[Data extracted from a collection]
************

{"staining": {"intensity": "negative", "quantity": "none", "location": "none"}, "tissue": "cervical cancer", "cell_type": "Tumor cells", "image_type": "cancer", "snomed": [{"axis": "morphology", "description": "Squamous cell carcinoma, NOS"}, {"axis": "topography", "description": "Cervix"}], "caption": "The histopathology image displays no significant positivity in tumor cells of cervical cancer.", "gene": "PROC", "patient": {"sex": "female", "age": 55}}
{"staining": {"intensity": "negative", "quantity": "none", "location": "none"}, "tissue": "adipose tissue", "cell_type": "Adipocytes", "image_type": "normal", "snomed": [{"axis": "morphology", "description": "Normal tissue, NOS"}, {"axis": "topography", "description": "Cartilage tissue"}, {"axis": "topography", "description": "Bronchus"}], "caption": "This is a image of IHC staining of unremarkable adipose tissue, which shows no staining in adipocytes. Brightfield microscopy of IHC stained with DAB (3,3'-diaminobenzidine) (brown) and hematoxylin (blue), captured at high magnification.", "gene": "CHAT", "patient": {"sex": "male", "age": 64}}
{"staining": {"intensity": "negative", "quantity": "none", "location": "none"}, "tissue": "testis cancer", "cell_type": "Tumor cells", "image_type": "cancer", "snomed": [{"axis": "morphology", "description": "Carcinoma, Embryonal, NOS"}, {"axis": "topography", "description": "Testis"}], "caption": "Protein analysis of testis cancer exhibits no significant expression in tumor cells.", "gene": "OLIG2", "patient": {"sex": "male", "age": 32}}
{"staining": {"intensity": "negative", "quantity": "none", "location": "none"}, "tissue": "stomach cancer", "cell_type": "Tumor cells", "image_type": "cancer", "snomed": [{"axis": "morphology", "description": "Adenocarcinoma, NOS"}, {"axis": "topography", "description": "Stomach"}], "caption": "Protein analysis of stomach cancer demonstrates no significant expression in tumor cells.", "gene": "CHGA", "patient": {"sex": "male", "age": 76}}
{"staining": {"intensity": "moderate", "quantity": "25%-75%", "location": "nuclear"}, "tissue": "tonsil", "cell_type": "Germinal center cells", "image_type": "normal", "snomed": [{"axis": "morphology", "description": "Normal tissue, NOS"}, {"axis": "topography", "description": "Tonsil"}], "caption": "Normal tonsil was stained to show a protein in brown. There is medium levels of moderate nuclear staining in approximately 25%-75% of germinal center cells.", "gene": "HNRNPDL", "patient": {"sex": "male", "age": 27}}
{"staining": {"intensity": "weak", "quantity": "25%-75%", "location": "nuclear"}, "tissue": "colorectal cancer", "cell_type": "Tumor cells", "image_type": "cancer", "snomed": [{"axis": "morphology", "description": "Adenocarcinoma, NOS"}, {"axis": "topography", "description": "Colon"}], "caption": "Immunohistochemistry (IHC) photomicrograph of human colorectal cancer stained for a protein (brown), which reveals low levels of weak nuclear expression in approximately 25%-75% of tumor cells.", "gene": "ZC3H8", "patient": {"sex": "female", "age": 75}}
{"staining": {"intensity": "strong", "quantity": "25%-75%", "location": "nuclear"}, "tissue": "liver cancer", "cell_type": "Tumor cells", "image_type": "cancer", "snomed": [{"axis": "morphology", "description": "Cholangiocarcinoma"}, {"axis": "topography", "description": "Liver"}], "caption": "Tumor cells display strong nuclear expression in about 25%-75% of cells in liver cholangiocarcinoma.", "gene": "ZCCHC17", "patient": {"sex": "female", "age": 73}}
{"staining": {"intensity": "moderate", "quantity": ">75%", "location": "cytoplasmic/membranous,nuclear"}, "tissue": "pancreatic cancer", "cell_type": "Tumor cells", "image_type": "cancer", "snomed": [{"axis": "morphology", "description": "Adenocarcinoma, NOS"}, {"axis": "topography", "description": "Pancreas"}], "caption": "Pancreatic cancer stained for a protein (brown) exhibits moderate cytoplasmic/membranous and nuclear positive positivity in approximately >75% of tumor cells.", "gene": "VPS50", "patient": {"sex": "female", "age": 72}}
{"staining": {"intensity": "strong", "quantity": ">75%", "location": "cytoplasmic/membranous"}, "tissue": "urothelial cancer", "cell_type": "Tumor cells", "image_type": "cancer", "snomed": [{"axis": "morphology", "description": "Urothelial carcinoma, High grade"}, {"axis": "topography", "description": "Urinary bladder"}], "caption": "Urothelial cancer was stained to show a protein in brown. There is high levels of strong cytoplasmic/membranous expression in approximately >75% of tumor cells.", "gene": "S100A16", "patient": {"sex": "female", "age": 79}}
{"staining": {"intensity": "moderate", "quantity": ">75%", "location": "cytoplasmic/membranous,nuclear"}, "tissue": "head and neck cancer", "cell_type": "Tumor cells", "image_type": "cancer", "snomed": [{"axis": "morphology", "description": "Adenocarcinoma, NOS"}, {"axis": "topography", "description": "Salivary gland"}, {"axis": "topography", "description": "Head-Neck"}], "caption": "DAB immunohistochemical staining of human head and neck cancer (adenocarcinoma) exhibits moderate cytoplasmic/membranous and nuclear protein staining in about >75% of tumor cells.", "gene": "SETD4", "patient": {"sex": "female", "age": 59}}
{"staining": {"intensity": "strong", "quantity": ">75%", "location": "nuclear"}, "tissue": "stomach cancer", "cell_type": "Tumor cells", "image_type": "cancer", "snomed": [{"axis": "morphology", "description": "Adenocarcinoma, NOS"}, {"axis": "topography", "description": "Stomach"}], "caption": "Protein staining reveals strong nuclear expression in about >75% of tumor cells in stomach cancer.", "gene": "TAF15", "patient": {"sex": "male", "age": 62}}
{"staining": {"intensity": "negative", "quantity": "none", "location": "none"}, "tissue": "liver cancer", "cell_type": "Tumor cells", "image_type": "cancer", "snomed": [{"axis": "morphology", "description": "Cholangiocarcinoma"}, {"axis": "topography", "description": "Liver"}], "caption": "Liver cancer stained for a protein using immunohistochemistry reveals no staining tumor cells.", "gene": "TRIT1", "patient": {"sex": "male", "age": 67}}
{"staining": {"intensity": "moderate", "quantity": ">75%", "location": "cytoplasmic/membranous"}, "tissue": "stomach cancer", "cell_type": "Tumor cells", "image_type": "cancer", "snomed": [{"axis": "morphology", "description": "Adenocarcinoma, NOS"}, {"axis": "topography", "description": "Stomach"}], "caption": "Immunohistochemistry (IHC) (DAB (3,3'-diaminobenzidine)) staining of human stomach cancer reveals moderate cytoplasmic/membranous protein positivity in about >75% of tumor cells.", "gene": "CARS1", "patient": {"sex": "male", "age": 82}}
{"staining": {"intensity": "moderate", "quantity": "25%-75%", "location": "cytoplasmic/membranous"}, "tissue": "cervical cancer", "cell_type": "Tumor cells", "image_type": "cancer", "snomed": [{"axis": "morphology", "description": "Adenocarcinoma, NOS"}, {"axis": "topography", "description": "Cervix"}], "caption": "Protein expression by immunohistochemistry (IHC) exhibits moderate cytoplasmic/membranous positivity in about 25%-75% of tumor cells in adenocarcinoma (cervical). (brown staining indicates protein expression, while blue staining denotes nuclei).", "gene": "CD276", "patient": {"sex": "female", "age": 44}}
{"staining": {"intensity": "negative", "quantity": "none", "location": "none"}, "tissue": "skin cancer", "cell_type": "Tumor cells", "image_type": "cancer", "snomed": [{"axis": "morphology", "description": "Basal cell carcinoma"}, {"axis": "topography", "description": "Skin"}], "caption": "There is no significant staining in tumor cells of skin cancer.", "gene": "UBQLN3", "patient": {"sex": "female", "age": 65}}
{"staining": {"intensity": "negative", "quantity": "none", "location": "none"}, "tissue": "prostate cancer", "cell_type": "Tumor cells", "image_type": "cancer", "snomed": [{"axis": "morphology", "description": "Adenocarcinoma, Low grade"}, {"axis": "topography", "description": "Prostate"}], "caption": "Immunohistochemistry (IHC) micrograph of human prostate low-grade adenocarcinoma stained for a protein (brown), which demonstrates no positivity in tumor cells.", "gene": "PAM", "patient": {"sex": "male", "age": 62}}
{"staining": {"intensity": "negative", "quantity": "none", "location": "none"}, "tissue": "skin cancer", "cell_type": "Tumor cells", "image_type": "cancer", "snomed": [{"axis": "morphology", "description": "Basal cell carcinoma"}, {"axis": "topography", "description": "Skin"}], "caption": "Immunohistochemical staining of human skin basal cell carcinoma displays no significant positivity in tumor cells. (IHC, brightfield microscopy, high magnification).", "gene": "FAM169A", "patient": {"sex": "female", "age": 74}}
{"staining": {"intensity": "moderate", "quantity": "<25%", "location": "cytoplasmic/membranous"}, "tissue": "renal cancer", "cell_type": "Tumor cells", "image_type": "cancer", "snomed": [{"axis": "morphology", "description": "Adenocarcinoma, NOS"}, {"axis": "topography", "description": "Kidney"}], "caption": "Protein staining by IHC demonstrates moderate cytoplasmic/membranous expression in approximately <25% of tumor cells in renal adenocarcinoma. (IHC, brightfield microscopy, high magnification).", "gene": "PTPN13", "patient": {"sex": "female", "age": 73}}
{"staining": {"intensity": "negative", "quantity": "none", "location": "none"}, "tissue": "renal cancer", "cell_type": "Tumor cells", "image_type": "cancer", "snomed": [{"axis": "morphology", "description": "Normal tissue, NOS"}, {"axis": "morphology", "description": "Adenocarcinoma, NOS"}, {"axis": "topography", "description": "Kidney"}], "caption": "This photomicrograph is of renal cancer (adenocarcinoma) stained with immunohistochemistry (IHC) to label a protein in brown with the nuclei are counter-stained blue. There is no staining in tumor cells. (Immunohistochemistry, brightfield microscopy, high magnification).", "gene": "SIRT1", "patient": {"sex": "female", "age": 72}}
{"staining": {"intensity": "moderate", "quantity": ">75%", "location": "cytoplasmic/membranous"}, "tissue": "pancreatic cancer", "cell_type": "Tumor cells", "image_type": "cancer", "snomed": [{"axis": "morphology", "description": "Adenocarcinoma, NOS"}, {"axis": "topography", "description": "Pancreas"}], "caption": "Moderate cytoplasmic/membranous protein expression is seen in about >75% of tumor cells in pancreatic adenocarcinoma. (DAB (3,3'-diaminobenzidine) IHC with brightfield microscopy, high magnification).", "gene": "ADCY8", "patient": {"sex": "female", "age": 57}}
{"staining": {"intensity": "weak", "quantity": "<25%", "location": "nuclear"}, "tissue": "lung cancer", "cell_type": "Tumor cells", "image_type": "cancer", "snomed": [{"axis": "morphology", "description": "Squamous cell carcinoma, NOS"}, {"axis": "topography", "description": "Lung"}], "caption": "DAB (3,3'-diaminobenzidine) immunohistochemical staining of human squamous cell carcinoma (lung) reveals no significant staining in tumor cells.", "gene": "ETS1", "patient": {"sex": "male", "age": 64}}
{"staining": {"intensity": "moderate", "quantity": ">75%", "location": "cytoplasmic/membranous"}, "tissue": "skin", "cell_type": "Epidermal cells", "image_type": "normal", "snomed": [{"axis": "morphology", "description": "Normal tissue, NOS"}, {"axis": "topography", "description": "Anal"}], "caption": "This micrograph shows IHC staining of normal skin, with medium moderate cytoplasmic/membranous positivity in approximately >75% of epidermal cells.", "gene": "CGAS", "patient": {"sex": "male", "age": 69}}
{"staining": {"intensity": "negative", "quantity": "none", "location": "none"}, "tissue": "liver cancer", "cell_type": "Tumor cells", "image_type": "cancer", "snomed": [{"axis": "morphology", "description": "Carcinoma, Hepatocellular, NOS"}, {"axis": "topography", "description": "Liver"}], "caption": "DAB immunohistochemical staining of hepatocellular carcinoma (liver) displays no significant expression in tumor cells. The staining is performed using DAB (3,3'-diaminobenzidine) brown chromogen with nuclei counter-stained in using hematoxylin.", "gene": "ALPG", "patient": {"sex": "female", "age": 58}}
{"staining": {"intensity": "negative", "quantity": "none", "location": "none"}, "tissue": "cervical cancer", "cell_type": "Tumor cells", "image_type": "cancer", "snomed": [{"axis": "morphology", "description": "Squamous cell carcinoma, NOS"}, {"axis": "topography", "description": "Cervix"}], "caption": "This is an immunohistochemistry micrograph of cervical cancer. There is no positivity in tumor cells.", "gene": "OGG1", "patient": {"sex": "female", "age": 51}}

************

*Task statement*:
Would you print, exactly as written, every line above from the one holding "a protein using" through the one holding "expression by immunohistochemistry", with both included and no other lines?

*Solution to the problem*:
{"staining": {"intensity": "negative", "quantity": "none", "location": "none"}, "tissue": "liver cancer", "cell_type": "Tumor cells", "image_type": "cancer", "snomed": [{"axis": "morphology", "description": "Cholangiocarcinoma"}, {"axis": "topography", "description": "Liver"}], "caption": "Liver cancer stained for a protein using immunohistochemistry reveals no staining tumor cells.", "gene": "TRIT1", "patient": {"sex": "male", "age": 67}}
{"staining": {"intensity": "moderate", "quantity": ">75%", "location": "cytoplasmic/membranous"}, "tissue": "stomach cancer", "cell_type": "Tumor cells", "image_type": "cancer", "snomed": [{"axis": "morphology", "description": "Adenocarcinoma, NOS"}, {"axis": "topography", "description": "Stomach"}], "caption": "Immunohistochemistry (IHC) (DAB (3,3'-diaminobenzidine)) staining of human stomach cancer reveals moderate cytoplasmic/membranous protein positivity in about >75% of tumor cells.", "gene": "CARS1", "patient": {"sex": "male", "age": 82}}
{"staining": {"intensity": "moderate", "quantity": "25%-75%", "location": "cytoplasmic/membranous"}, "tissue": "cervical cancer", "cell_type": "Tumor cells", "image_type": "cancer", "snomed": [{"axis": "morphology", "description": "Adenocarcinoma, NOS"}, {"axis": "topography", "description": "Cervix"}], "caption": "Protein expression by immunohistochemistry (IHC) exhibits moderate cytoplasmic/membranous positivity in about 25%-75% of tumor cells in adenocarcinoma (cervical). (brown staining indicates protein expression, while blue staining denotes nuclei).", "gene": "CD276", "patient": {"sex": "female", "age": 44}}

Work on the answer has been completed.